# TASK DESCRIPTION:
Please copy exactly the part of the records below that opens with the line containing "Безопарне тісто" and closes with the line containing "Nhau, Rất Thuận", leaving out any pictures.

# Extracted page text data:
··········
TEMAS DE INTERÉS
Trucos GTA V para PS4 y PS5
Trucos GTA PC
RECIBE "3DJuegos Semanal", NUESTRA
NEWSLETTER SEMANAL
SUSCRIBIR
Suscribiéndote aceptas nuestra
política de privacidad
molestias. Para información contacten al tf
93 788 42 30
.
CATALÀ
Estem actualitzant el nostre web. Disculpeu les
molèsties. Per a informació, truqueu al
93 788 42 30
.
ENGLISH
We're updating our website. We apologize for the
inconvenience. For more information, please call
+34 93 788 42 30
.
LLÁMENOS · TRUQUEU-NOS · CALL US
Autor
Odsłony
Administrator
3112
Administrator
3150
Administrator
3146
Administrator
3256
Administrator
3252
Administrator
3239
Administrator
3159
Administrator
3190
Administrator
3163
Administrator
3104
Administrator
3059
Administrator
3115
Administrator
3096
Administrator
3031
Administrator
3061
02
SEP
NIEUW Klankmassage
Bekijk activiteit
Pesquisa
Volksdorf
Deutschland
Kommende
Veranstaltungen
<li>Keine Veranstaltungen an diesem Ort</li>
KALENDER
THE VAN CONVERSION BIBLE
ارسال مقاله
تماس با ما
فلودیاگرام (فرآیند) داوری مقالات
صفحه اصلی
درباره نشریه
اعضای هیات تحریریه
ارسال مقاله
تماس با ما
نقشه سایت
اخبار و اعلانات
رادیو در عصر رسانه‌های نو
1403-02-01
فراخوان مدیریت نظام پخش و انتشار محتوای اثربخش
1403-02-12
··········
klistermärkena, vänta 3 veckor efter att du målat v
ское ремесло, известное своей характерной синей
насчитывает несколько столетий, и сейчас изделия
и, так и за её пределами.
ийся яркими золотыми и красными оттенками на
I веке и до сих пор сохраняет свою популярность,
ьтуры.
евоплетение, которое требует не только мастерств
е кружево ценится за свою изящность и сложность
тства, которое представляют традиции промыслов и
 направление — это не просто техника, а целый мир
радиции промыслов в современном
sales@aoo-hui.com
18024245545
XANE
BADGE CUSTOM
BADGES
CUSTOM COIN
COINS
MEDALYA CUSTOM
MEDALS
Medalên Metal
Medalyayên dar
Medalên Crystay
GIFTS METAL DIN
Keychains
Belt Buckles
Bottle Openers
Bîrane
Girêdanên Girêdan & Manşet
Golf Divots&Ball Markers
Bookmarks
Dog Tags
··········
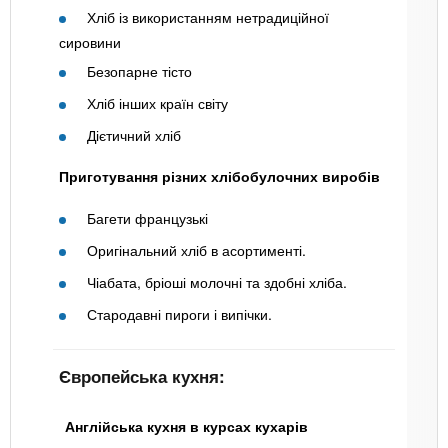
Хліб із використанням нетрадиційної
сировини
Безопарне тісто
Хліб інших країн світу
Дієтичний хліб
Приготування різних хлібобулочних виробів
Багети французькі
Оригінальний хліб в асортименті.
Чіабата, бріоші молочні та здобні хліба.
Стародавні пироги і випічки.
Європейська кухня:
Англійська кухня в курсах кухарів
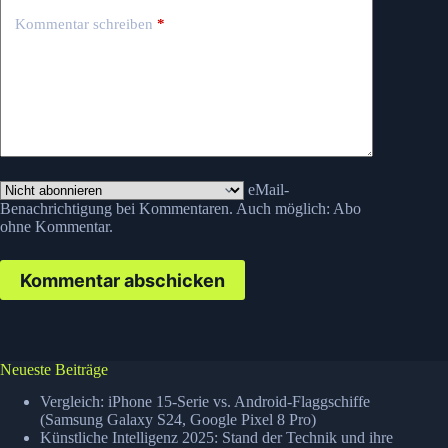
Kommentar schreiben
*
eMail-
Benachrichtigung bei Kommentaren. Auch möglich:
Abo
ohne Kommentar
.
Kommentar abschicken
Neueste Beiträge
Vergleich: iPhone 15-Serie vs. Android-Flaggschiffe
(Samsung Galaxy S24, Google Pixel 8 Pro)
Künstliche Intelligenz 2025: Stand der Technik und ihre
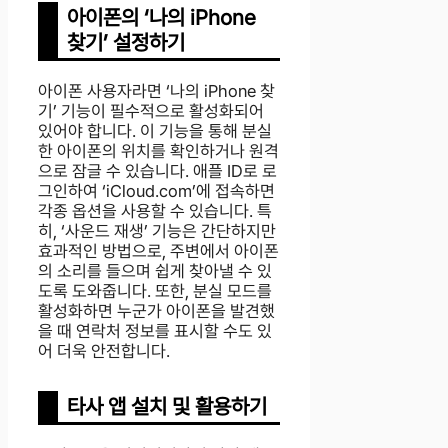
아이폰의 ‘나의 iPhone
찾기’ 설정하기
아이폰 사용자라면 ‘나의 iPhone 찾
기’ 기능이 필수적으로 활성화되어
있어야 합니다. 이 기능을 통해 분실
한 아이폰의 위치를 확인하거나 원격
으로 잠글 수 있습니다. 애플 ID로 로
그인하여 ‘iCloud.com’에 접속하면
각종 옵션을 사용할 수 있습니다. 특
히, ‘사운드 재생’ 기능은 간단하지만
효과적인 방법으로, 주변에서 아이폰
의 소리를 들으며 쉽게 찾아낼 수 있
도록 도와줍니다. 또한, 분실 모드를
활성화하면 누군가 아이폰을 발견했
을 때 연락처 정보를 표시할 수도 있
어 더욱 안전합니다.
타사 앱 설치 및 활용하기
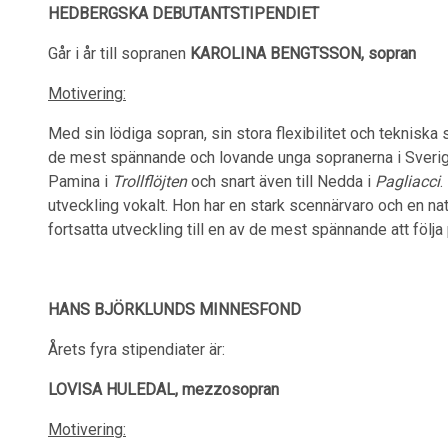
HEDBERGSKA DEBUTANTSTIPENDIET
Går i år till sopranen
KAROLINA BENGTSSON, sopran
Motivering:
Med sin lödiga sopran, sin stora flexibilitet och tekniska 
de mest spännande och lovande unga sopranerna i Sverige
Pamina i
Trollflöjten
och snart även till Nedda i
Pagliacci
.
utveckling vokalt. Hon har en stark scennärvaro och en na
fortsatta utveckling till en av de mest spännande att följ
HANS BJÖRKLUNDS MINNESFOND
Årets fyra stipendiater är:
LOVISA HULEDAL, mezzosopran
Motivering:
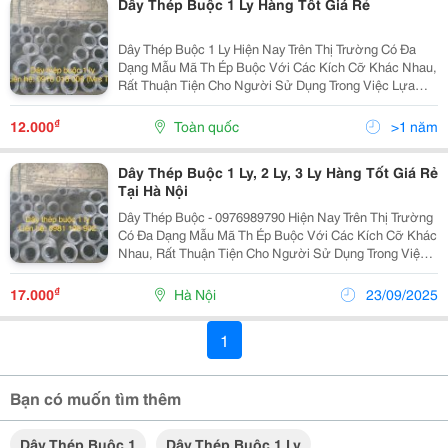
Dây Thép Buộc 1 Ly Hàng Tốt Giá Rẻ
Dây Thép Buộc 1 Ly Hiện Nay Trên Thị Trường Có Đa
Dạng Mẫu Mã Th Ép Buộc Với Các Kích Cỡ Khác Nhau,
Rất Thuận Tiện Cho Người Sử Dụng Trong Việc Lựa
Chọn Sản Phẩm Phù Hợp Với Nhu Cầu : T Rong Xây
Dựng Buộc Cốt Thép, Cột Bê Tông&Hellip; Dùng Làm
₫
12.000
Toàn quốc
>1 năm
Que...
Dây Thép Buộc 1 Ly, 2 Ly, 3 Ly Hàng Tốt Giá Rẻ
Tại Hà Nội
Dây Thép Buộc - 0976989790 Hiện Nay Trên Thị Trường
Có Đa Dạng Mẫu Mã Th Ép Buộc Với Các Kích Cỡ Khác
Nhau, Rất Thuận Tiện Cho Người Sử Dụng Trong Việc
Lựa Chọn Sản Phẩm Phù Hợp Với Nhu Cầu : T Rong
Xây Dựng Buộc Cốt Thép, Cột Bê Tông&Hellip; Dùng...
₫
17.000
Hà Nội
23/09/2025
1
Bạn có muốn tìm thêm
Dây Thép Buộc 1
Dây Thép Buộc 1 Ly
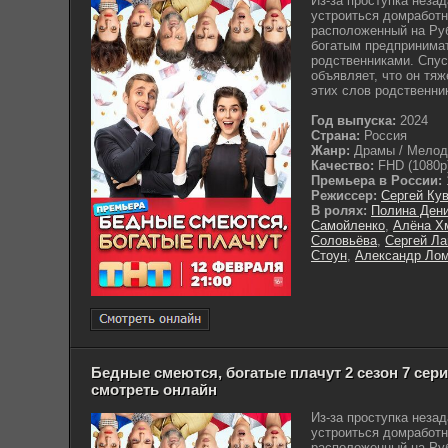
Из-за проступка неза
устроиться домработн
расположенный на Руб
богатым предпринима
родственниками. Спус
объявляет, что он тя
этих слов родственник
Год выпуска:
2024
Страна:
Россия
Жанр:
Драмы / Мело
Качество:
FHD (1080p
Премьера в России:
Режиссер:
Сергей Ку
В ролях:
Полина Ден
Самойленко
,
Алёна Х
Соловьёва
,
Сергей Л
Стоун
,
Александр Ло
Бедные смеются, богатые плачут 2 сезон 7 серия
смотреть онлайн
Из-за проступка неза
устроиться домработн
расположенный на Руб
··········
# ANSWER FOR THE TASK:
Безопарне тісто
Хліб інших країн світу
Дієтичний хліб
Приготування різних хлібобулочних виробів
Багети французькі
Оригінальний хліб в асортименті.
Чіабата, бріоші молочні та здобні хліба.
Стародавні пироги і випічки.
Європейська кухня:
Англійська кухня в курсах кухарів
Kommentar schreiben
*
eMail-
Benachrichtigung bei Kommentaren. Auch möglich:
Abo
ohne Kommentar
.
Kommentar abschicken
Neueste Beiträge
Vergleich: iPhone 15-Serie vs. Android-Flaggschiffe
(Samsung Galaxy S24, Google Pixel 8 Pro)
Künstliche Intelligenz 2025: Stand der Technik und ihre
아이폰의 ‘나의 iPhone
찾기’ 설정하기
아이폰 사용자라면 ‘나의 iPhone 찾
기’ 기능이 필수적으로 활성화되어
있어야 합니다. 이 기능을 통해 분실
한 아이폰의 위치를 확인하거나 원격
으로 잠글 수 있습니다. 애플 ID로 로
그인하여 ‘iCloud.com’에 접속하면
각종 옵션을 사용할 수 있습니다. 특
히, ‘사운드 재생’ 기능은 간단하지만
효과적인 방법으로, 주변에서 아이폰
의 소리를 들으며 쉽게 찾아낼 수 있
도록 도와줍니다. 또한, 분실 모드를
활성화하면 누군가 아이폰을 발견했
을 때 연락처 정보를 표시할 수도 있
어 더욱 안전합니다.
타사 앱 설치 및 활용하기
HEDBERGSKA DEBUTANTSTIPENDIET
Går i år till sopranen
KAROLINA BENGTSSON, sopran
Motivering:
Med sin lödiga sopran, sin stora flexibilitet och tekniska 
de mest spännande och lovande unga sopranerna i Sverige
Pamina i
Trollflöjten
och snart även till Nedda i
Pagliacci
.
utveckling vokalt. Hon har en stark scennärvaro och en na
fortsatta utveckling till en av de mest spännande att följ
HANS BJÖRKLUNDS MINNESFOND
Årets fyra stipendiater är:
LOVISA HULEDAL, mezzosopran
Motivering:
Dây Thép Buộc 1 Ly Hàng Tốt Giá Rẻ
Dây Thép Buộc 1 Ly Hiện Nay Trên Thị Trường Có Đa
Dạng Mẫu Mã Th Ép Buộc Với Các Kích Cỡ Khác Nhau,
Rất Thuận Tiện Cho Người Sử Dụng Trong Việc Lựa
Chọn Sản Phẩm Phù Hợp Với Nhu Cầu : T Rong Xây
Dựng Buộc Cốt Thép, Cột Bê Tông&Hellip; Dùng Làm
₫
12.000
Toàn quốc
>1 năm
Que...
Dây Thép Buộc 1 Ly, 2 Ly, 3 Ly Hàng Tốt Giá Rẻ
Tại Hà Nội
Dây Thép Buộc - 0976989790 Hiện Nay Trên Thị Trường
Có Đa Dạng Mẫu Mã Th Ép Buộc Với Các Kích Cỡ Khác
Nhau, Rất Thuận Tiện Cho Người Sử Dụng Trong Việc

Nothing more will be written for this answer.